Was Erbsen hören und wofür Kühe um die Wette laufen
Erbsen hören das Rauschen von Wasser. Ihre Wurzeln wachsen gezielt auf eine Wasserquelle hin. Andere Pflanzen reagieren ebenfalls auf bestimmte Töne, sie wachsen zum Beispiel schneller oder sind besser gegen Dürreperioden gewappnet. Wie ist das möglich? Pflanzen haben doch keine Ohren?
Pflanzen haben noch viel mehr verblüffende Talente. Eine Forscherin in Berlin untersucht zum Beispiel, wie eine Ulme ihren Frassfeind erkennt, lange bevor dieser sie attackiert. Doch woran erkennt die Ulme ihren zukünftigen Widersacher? Oder dies: Unter dem Boden bilden Buchen, Eschen, Föhren oder Eichen mit vielen verschiedenen Pilzarten eine grosse Lebensgemeinschaft: Sie tauschen untereinander Nährstoffe und sogar Informationen aus. In einem Wald bei Basel spazierten wir mit einer Forscherin über dieses umfangreiche unterirdische Netzsystem aus Wurzeln und Pilzen, das Wood Wide Web (WWW). Was bringt diese Gemeinschaft den WG-Mitgliedern und was kostet sie den einzelnen?
Auch die Beziehungsnetze von Tieren beeindrucken uns. Die Kuh, sagt uns ein Forscher, den wir auf einer Alp besuchen, hat eine starke Verbindung zu ihrer Umgebung und wählt ihr Menü in der Weide selber – wenn man sie lässt. Dabei zeigen sich individuelle Vorlieben: die eine bevorzugt Klee, die andere die Blüten des Sauerampfers. Ermöglicht der offenbar ausgeprägte Geschmacksinn den Tieren vielleicht jene intensiven Erlebnisse, die uns Menschen das Sehen und Hören geben? Falls ja, was verwehren wir den Kühen, wenn wir ihnen tagein tagaus den gleichen Einheitsbrei vorsetzen? Auch der Regenwurm ist ein Gourmet. Ohne den unter Tag arbeitenden Netzwerker gäbe es keine fruchtbaren Böden. Schon Charles Darwin, der den Regenwurm jahrzehntelang beobachtete, war von den Leistungen dieses scheuen Tiers tief gerührt.

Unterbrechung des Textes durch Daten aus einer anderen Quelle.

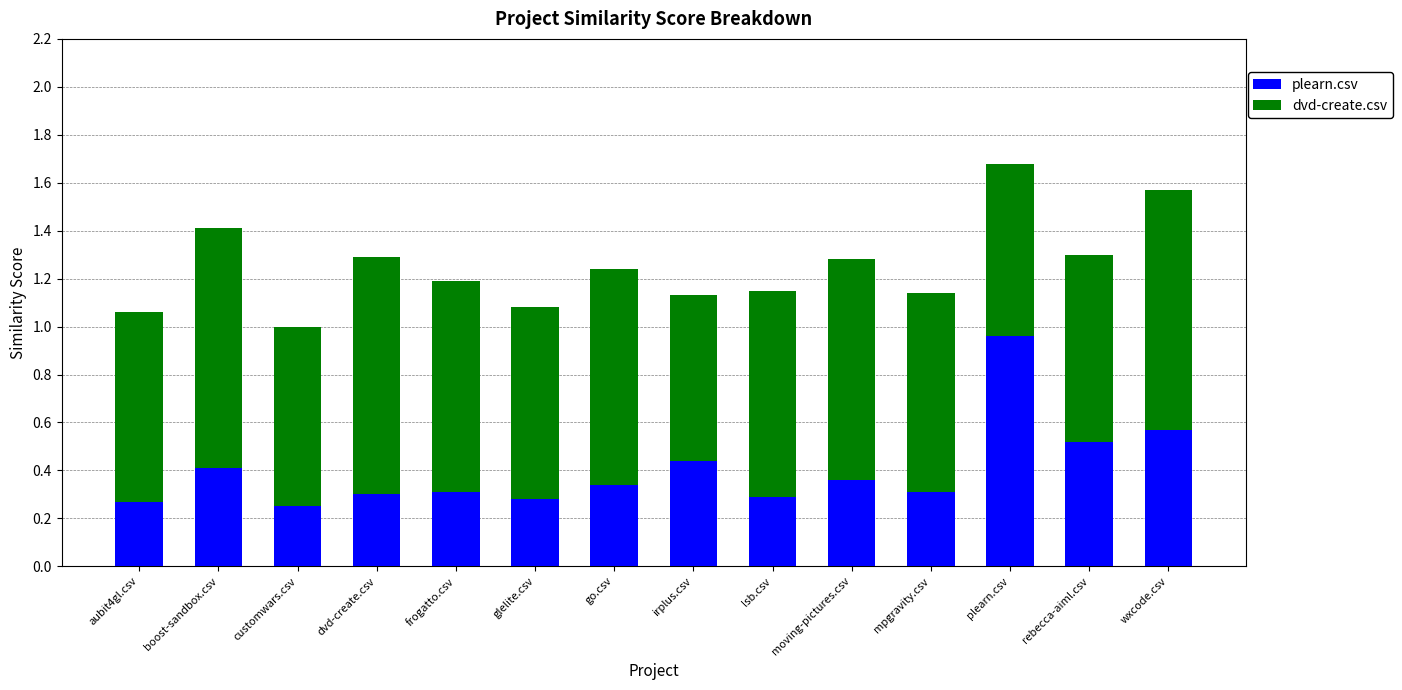

At which label is plearn.csv closest to 0?

customwars.csv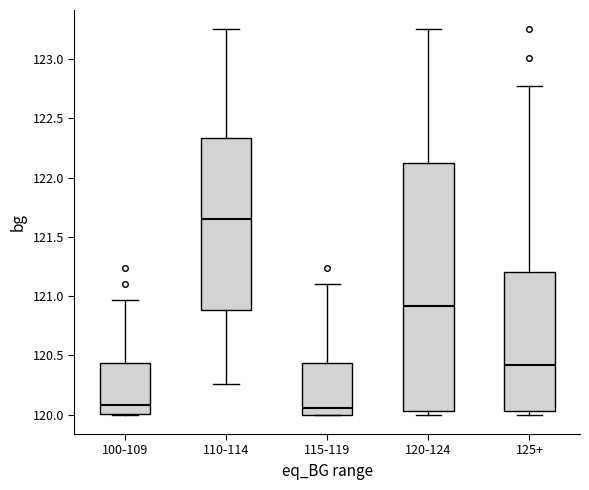

Where does the median line of the box for 120-124 sit on the y-axis? The values are not printed on the chart, so give them approximately, as read against the axis.

120.90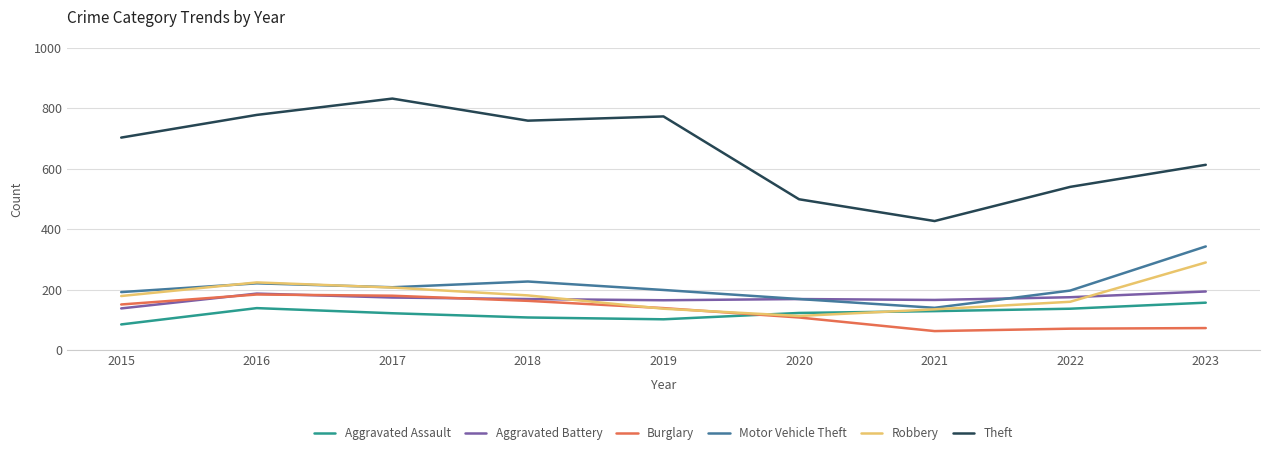

How many distinct data groups are displayed?

6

Das ökologisch geprägte Weltbild beruht darauf, dass alles mit allem irgendwie vernetzt ist. In den letzten Jahren haben wir neue und faszinierende Einblicke in die unendlich komplexen und dynamischen Netzwerke bekommen, die das Leben ausmachen. Dieses Buch ist eine Fortsetzung der früheren Bücher. Es berichtet von Entdeckungen, die vor einigen Jahren noch als unmöglich galten.
Was aber bringt das Wissen, dass wir alle – Pflanze, Tier und Mensch – in koevolutionäre Prozesse eingebunden und in gegenseitigen Abhängigkeiten verstrickt sind? Was bedeutet dies konkret für die Landwirtschaft oder für uns Konsumentinnen und Konsumenten?
Weiter wie bisher ist keine Option. Dass die industrielle Landwirtschaft an ihre Grenzen stösst, zeigt sich besonders deutlich an der Massentierhaltung. Eine Richtungsänderung tut not. Doch dürfen wir Tiere überhaupt töten? Die beiden Autorinnen sind unterschiedlicher Meinung und legen ihre Sichtweisen dar.
Mit der Frage, wie eine Landwirtschaft von morgen aussehen könnte, reisten wir an die Loire in Frankreich und besuchten eine Mikrofarm, die eine immense Vielfalt an Gemüse, Obst und Kräutern auf kleinstem Raum anbaut, ökologisch – und rentabel. Sind vielleicht Mikrofarmen – statt Grossbetriebe – die Bauernhöfe der Zukunft? In Südkorea besuchten wir Hansalim, das weltweit grösste und erfolgreichste System einer solidarischen Landwirtschaft. Und von einem Schweizer Bauern wollten wir wissen, warum Hörner für Kühe so wichtig sind.
Ein renommierter Schweizer Ökonomieprofessor erklärt, was er vom derzeit umstrittenen Freihandel für Lebensmittel hält und zum Nachtisch erzählt eine buddhistische Nonne in Südkorea, die uns in die Köstlichkeiten der über tausend Jahre alten veganen Küche einführt, was sie mit der Aubergine verbindet.
Beziehungen, das zeigen diese Einblicke, sind der Boden von allem Lebendigen. Darin liegt die Zukunft, auch jene der Landwirtschaft.